We Christians have become micro-Gods judging the world and those around us using the fear of death and the threat of an eternity in torment as leverage to present the good news, which unfortunately for most hearers is mostly salvation from hell, though most often subtly hidden in a message of behavior modification. Thank God for the communities of faith who exhibit the way of Jesus by simply getting down and dirty with those around them who are suffering, bestowing the gift of God's unconditional love.

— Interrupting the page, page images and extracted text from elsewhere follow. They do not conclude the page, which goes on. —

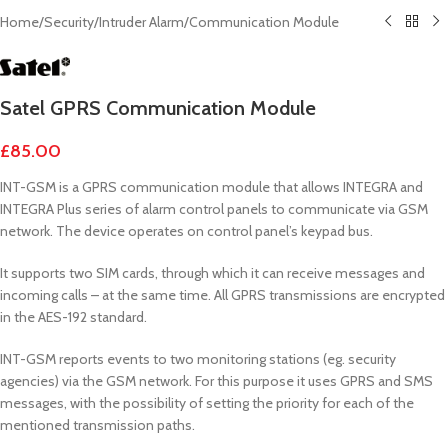
Home
/
Security
/
Intruder Alarm
/
Communication Module
Satel GPRS Communication Module
£
85.00
INT-GSM is a GPRS communication module that allows INTEGRA and
INTEGRA Plus series of alarm control panels to communicate via GSM
network. The device operates on control panel’s keypad bus.
It supports two SIM cards, through which it can receive messages and
incoming calls – at the same time. All GPRS transmissions are encrypted
in the AES-192 standard.
INT-GSM reports events to two monitoring stations (eg. security
agencies) via the GSM network. For this purpose it uses GPRS and SMS
messages, with the possibility of setting the priority for each of the
mentioned transmission paths.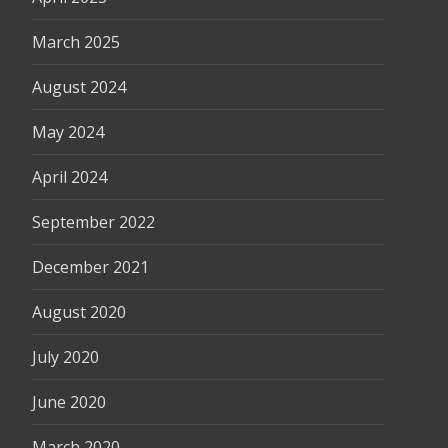
March 2025
August 2024
May 2024
April 2024
September 2022
December 2021
August 2020
July 2020
June 2020
March 2020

Hundreds of times and from only a few feet away, I have looked deeply into the eyes of those who suffer the tremendous heartache and grief of losing someone they love very much. Those experiences have changed me. More than any other time, I receive a brief moment of what Jesus must of felt when he looked upon the suffering masses that came to him (or who he came to) for whom he had nothing but compassion and a deep love. Not the kind of compassion that felt sorry for them because they were all going to hell unless the raised their hand, accepted him, changed their behavior, tithed 10%, evangelized their neighbors, served on Sundays or went on a mission trip. No. He had great compassion because they were hungry, thirsty, sick, tired, grieving, spiritually depleted and were in great need of a tangible expression of God's love.
I say that death has changed me. But I so want to move more deeply into how love can change me. Me thinks love can bring about a deeper, more meaningful and beautiful change in one's life than even death. Yes? God is love.